── GIVEN PASSAGE

Could the Ellis Act be the End of Affordable Housing?

 

Old houses are at risk of demolition because of the  Ellis Act
Old buildings are at risk of demolition because the Ellis Act

This is Part 2 of a series about the Ellis Act. See the introduction and overview in Part 1: “Eviction by the Ellis Act – Old Buildings into New Developments?” 

Bumper to bumper traffic and hard to find parking are quickly being trumped as daily concerns by looming, affordable housing shortages in Los Angeles. A sleeping giant is being poked awake by tenants, community groups and politicians that are starting to see the Ellis Act, a state law that facilitates tenant evictions, as the next urban threat.

The Ellis Act dates to 1985 when it was passed by the state legislature. Some of its provisions define mechanisms for landlords to conditionally leave the rental business if they sell the building, convert to another housing use such as condos, or keep the building vacant for five years. In these cases, a tenant can be evicted from rent-controlled buildings, through authority of the Ellis Act.

Recently, National Pubic Radio reported  “Evictions in Los Angeles through the Ellis Act rose 235 percent, according to recent figures from the  LA Housing and Community Investment Department. Landlords cleared out 725 apartments in 2014, compared to 308 the year before.” In that broadcast, HCID general manager Rushmore Cervantes said “We’re slowly seeing a trend that started in 2009.”

────
── MATERIAL PROVIDED

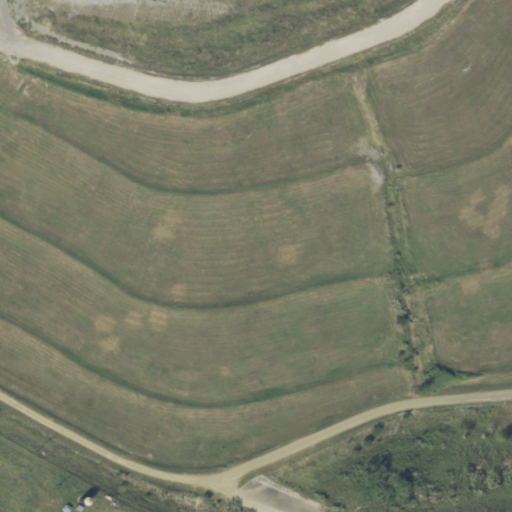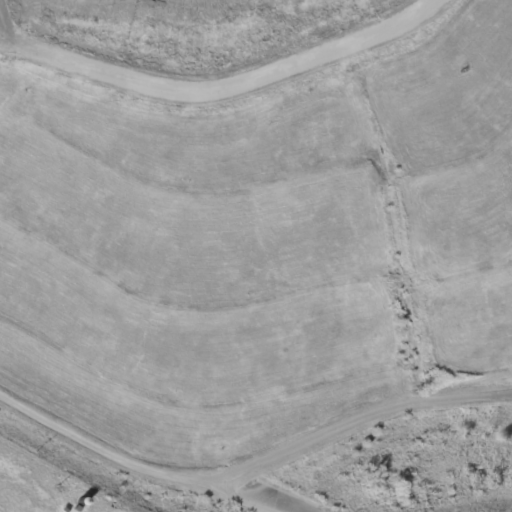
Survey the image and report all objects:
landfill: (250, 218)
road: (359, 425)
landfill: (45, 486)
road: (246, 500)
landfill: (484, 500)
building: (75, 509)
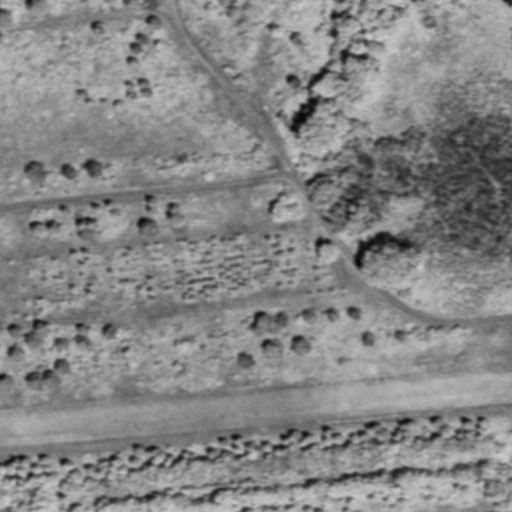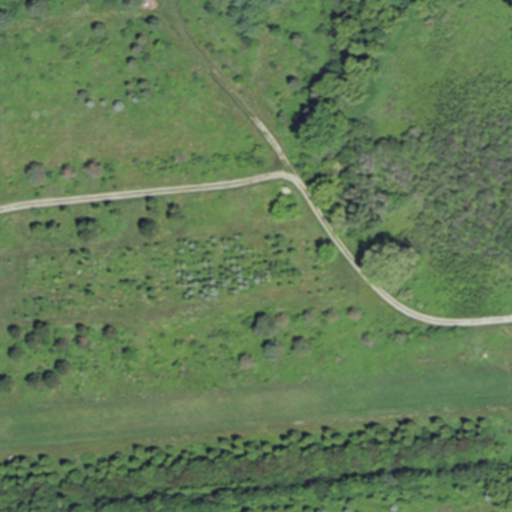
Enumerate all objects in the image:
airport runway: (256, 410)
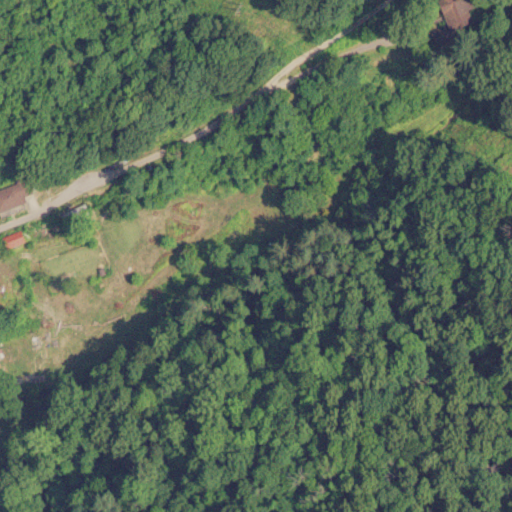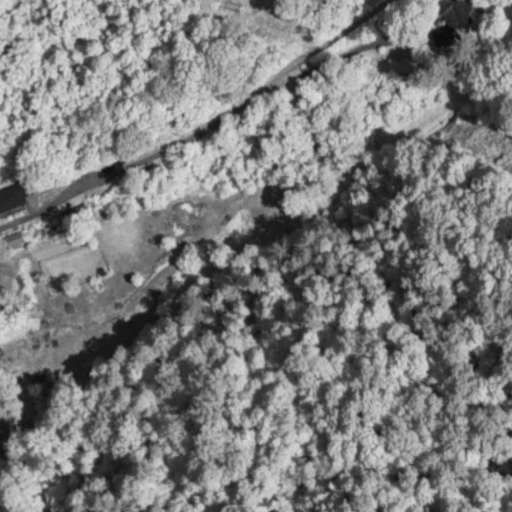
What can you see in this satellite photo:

────
── MATERIAL PROVIDED

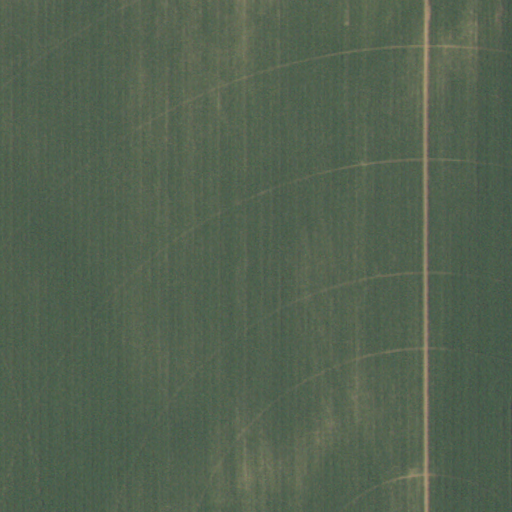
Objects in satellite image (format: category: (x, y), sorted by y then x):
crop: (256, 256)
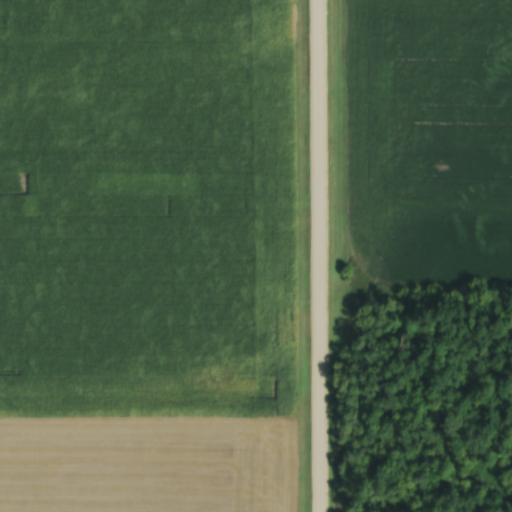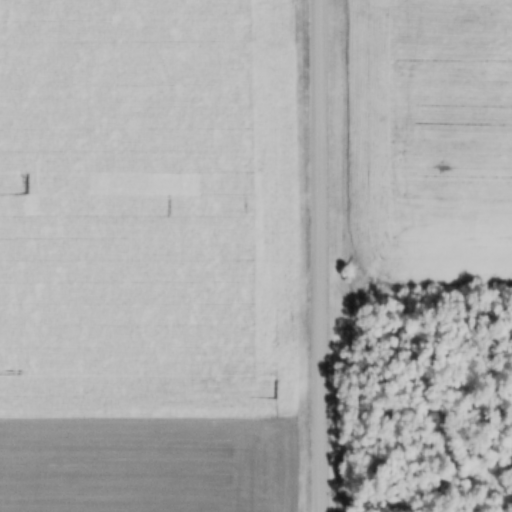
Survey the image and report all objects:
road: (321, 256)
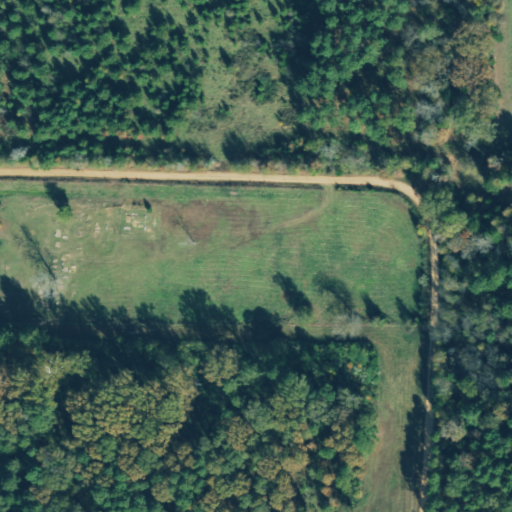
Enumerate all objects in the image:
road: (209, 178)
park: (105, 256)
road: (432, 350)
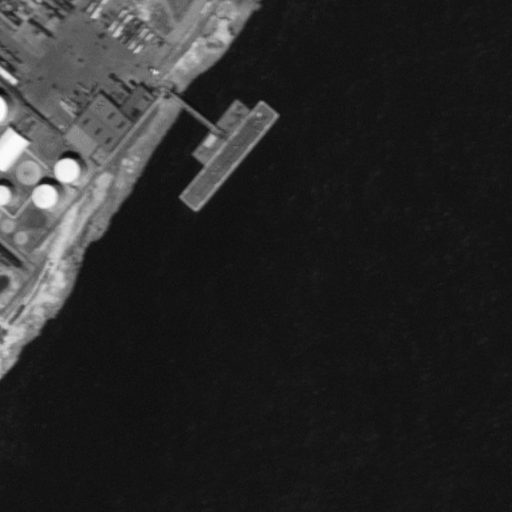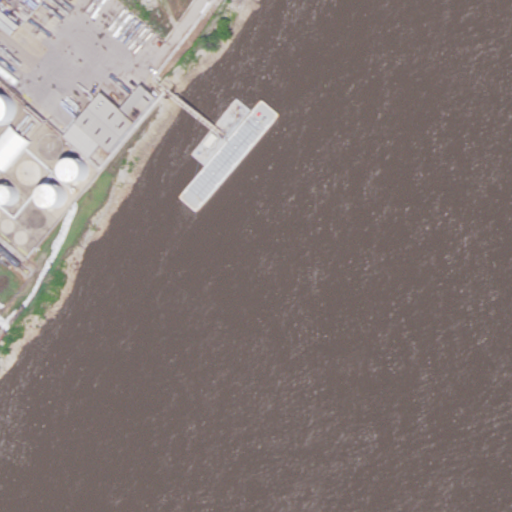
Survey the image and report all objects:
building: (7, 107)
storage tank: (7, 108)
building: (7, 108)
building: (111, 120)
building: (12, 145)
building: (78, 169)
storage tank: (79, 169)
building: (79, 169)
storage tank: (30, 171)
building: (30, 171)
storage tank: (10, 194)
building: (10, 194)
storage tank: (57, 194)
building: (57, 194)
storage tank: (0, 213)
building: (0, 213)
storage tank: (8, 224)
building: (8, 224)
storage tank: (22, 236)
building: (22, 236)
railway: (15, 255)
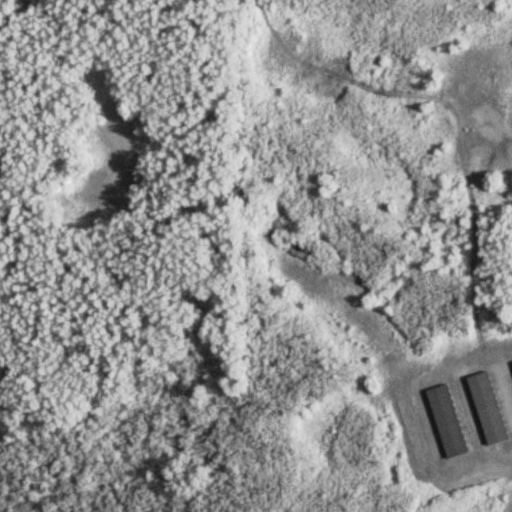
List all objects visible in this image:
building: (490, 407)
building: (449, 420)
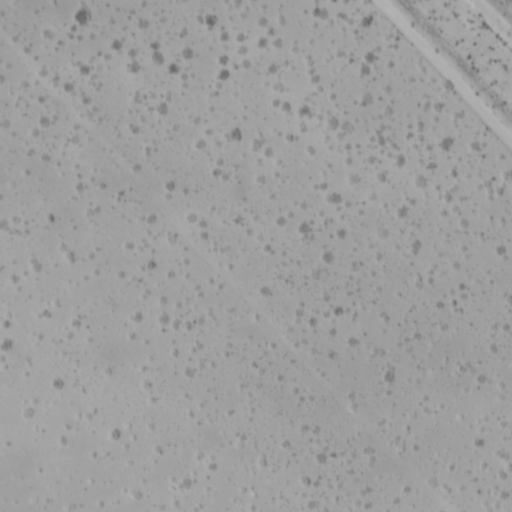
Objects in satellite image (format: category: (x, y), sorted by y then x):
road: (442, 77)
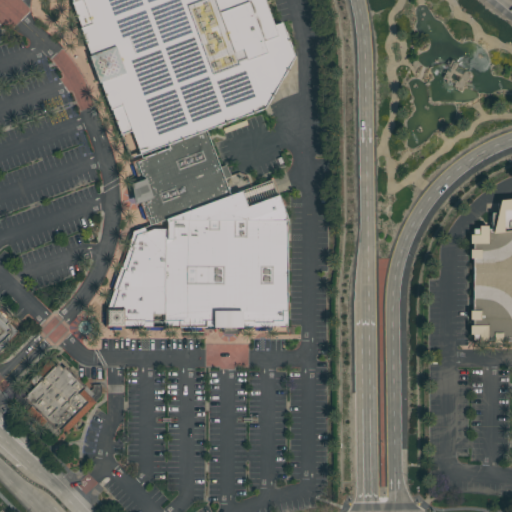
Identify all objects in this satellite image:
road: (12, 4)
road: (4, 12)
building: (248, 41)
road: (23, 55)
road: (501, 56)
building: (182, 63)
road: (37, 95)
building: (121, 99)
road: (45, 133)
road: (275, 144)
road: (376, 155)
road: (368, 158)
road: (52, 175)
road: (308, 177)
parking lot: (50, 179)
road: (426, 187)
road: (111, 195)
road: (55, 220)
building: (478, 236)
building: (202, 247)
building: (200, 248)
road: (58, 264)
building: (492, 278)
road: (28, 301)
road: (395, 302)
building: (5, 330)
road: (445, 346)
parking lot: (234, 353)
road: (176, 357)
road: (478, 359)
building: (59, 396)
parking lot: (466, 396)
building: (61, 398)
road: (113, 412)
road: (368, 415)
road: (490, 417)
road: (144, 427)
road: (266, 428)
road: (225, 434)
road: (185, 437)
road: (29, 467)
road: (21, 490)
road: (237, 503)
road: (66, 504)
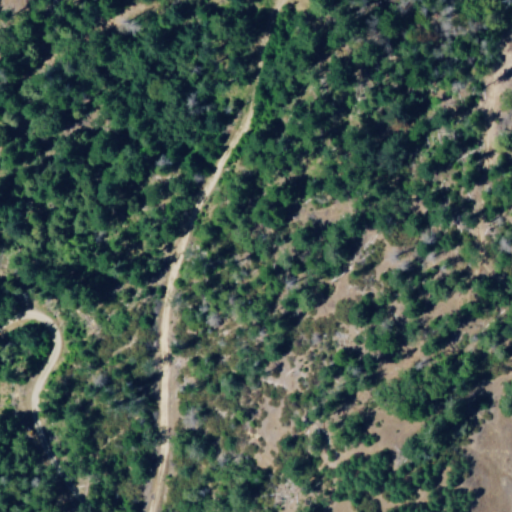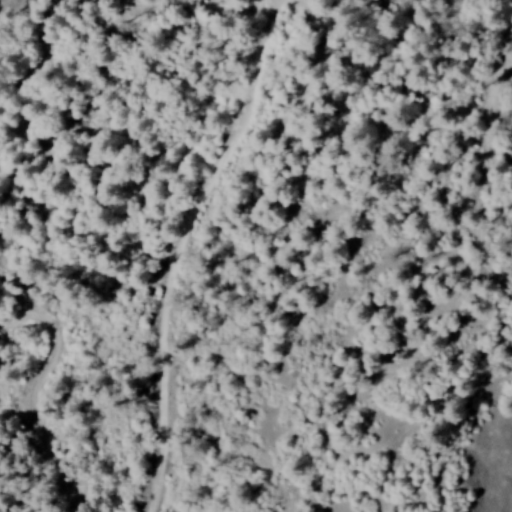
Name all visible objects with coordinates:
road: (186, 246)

────
── MATERIAL PROVIDED

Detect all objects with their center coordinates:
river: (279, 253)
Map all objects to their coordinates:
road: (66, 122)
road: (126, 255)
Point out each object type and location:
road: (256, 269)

────

» THE TASKS:
A – In the Ellis Act article, rewrite the stretch from "Bumper to bumper" through "next urban threat.", substituting "dormant problem" for "sleeping giant".
B – According to the Ellis Act article, in what year did the state legislature pass the Ellis Act?
C – Write the next part of the Ellis Act article, picking up after its last sentence.
The entries have no connection to the Ellis Act article.

» EXERCISE RESULTS:
A –
Bumper to bumper traffic and hard to find parking are quickly being trumped as daily concerns by looming, affordable housing shortages in Los Angeles. A dormant problem is being poked awake by tenants, community groups and politicians that are starting to see the Ellis Act, a state law that facilitates tenant evictions, as the next urban threat.

B – 1985

C –
Mayor Eric Garcetti has a goal of building 100,000 new housing units by 2021. A big question is: how many of those will come from landlords using the Ellis Act to evict tenants to make room for larger buildings, with smaller spaces and higher rents?

If the Act were to be fully utilized to help meet this goal, it could put an average of 50 families or individuals at risk of eviction every day for the next 5 1/2 years. Surveying our current housing density, there are not many vacant lots with which to fill the Mayor’s housing goal.

Solution: tear down existing buildings and build bigger and higher, and give the units smaller square footage.
How: use the Ellis Act to empty the buildings. Enough people are waking up to the fact of this possibility to make it a leading edge issue.

Community thought leaders are starting to probe into the Ellis Act, tenants in harm’s way of being evicted are awakening to the fact that the Act could put them on their way to literally becoming homeless, and politicians are making motions in the City Council to investigate the Act.

According to the most recent Census data, Los Angeles has the highest percentage of renters of any major US metro area at 53.1%. That’s a lot of potential concrete pillows if the Ellis Act continues to be weaponized in the struggle for more rent for less space, that often means down with the old buildings and up with the new ones. And, out with the old tenants and their affordable housing and in with the new tenants at higher rents. Many evicted tenants, with nowhere to find the affordable housing that is being removed from inventory, may wind up sleeping on the streets as collateral damage, and become members of an already unconscionably large homeless population.

Using the public platform of its Planning and Land Use Committee (PLUC), the Mid City West Community Council staked out a leadership position in the community, that includes the Miracle Mile, last Tuesday evening (July 21) when they convened a community forum to review the Ellis Act and the Rent Stabilization Ordinance. About two dozen community members attended, along with the full committee of nine members.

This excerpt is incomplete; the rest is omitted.